In his pro se brief, defendant argues that the second paragraph of instruction No. 18 improperly shifted the burden of proof on the issue of intent and deprived him of his right to due process. The challenged portion of instruction No. 18 reads:
The law presumes that a person intends the ordinary, natural and probable consequences of his voluntary acts. This is a disputable presumption and may be overcome by evidence to the contrary.
(Italics ours.)
Although Washington courts often have sanctioned the use of a "natural and probable consequences" instruction, State v. Kroll, 87 Wn.2d 829, 558 P.2d 173 (1976); State v. Louther, 22 Wn.2d 497, 156 P.2d 672 (1945); State v. Osborne, 18 Wn. App. 318, 569 P.2d 1176 (1977), recently we expressed doubt concerning the advisability of using this type of charge. State v. Vandiver, 21 Wn. App. 269, 584 P.2d 978 (1978); see also WPIC 6.25, comment, 11 *335Wash. Prac. 84. Defendant contends that the problems inherent in using a natural and probable consequences instruction are magnified in this case by the inclusion of the italicized language, which he asserts could be interpreted as requiring him to disprove that he intended to kill VanRite. See United States v. Barash, 365 F.2d 395 (2d Cir. 1966). We disagree with defendant's analysis and find that a more reasonable reading of the second paragraph of instruction No. 18 is that it merely informs the jury of an inference, "permissive presumption," which can be drawn from the proven facts. State v. Osborne, supra; W. LaFave & A. Scott, Criminal Law § 28, at 203 (1972). As stated in Osborne at page 325:
[Under this type of instruction] if it is proven beyond a reasonable doubt that the accused voluntarily committed an act, then the jury is allowed to determine what the natural and ordinary consequences of the proven act are, and they may infer that the accused intended those consequences. The fact presumed follows beyond a reasonable doubt from the proven fact. The burden of proof of an element of the crime is not shifted to the accused, and the trial court did not err in giving the instruction.
Even if we assume that defendant's interpretation of the italicized language is correct, we are convinced that any error incurred by the use of this instruction is harmless. The jury was given two general instructions regarding the State's burden of proving guilt beyond all reasonable doubt. In addition, it was informed of the elements of the crime of second-degree murder and told that the State must prove beyond all reasonable doubt the truth of each element. Finally, the first paragraph of instruction No. 182 quite *336clearly demonstrates that the "natural and probable consequences language" was merely intended to inform the jury of a pérmissible inference that could be drawn from evidence of the acts. Although we again wish to express our doubts as to the usefulness of any "natural and probable consequences" instruction, we find defendant was not prejudiced by the second paragraph of instruction No. 18.
Judgment affirmed.
Pearson, C.J., and Petrie, J., concur.
Reconsideration denied January 31,1979.
Review granted by Supreme Court April 20,1979.

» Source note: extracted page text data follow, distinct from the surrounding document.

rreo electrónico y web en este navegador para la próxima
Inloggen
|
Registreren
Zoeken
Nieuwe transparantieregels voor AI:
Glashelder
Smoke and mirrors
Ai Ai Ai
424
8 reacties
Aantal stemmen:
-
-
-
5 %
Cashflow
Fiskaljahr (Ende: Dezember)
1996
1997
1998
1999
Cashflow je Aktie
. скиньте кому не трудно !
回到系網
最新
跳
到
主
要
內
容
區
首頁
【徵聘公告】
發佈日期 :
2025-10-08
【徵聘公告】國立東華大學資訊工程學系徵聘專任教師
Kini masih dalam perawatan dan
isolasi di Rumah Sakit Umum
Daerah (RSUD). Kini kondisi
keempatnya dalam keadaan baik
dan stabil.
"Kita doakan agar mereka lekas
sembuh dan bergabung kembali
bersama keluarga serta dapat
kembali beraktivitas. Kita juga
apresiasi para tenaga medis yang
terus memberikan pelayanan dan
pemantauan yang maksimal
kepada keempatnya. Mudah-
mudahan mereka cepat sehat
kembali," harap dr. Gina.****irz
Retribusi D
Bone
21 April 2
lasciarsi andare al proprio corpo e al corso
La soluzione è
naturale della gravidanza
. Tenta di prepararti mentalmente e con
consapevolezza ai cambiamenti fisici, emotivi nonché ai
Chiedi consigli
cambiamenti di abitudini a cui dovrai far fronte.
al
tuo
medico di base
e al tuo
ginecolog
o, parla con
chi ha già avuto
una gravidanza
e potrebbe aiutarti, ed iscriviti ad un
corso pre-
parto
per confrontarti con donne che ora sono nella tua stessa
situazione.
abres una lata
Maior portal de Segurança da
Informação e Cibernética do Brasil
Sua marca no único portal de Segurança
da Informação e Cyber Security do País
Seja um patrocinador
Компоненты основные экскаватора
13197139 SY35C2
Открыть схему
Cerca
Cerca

Before this court had the opportunity to consider defendant's direct appeal, defendant filed a personal restraint petition pursuant to the provisions of RAP 16.3 et seq. For the convenience of the court and the parties, the two matters have been consolidated.
The first paragraph of instruction No. 18 states:
'The intent with which an act is done is a mental process and as such generally remains hidden within the mind where it is conceived and is rarely, if ever, susceptible of proof by direct evidence, but must be inferred or gathered from outward manifestations by the words or acts of the party entertaining them, and the facts or circumstances surrounding or attendant upon the act with which it is charged to be connected.”